# Cutting Board With Thick Veneer: Asking for Delamination?



## nicholasrhall (Aug 19, 2012)

I saw a lovely quilted maple cutting board created by FJPetruso recently and I was really impressed. It got me thinking about using thick veneers on cutting boards. It takes less work to produce cutting boards using a thick 1/4" veneer, than it does to laminate a bunch of boards together, but it looks like a million bucks.

http://lumberjocks.com/projects/103368#comment-1860526

I wonder whether or not there will be structural issues with it, especially delamination. Granted, using the same species with the same seasonal movement rates will help, as will ensuring that the grain matches (not putting quartersawn on top of flatsawn). That said, cutting boards take an enormous amount of abuse, with constant introduction of moisture through washing.

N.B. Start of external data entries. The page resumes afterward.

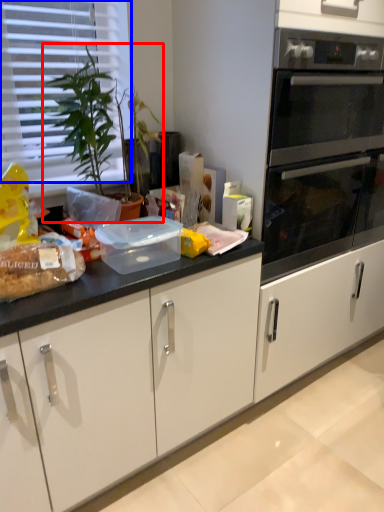
Question: Among these objects, which one is nearest to the camera, houseplant (highlighted by a red box) or blind (highlighted by a blue box)?

Choices:
 (A) houseplant
 (B) blind

Answer: (A)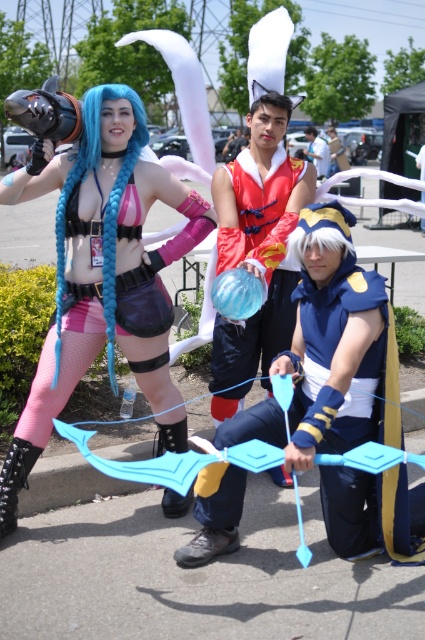
Does matte blue hair at center have a greater width compared to shiny red fabric dress at center?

What do you folks think, are veneers likely to delaminate on a cutting board? If so, what can be done to mitigate the issue?


----------



## ChefHDAN (Aug 7, 2010)

From my perspective when boards get that beautiful, they are not production workhorses that are going to get a lot of abuse. No board should ever be soaked or run through a dishwasher, and if the movement control measures you cite are observed and the board is regularly oiled I would say the board would last a lifetime.


----------



## Yonak (Mar 27, 2014)

It wouldn't hurt to enhance the bond using some sort of mechanical lock, such as shallow splines and/or tenons, as close to the edges as is practical.


----------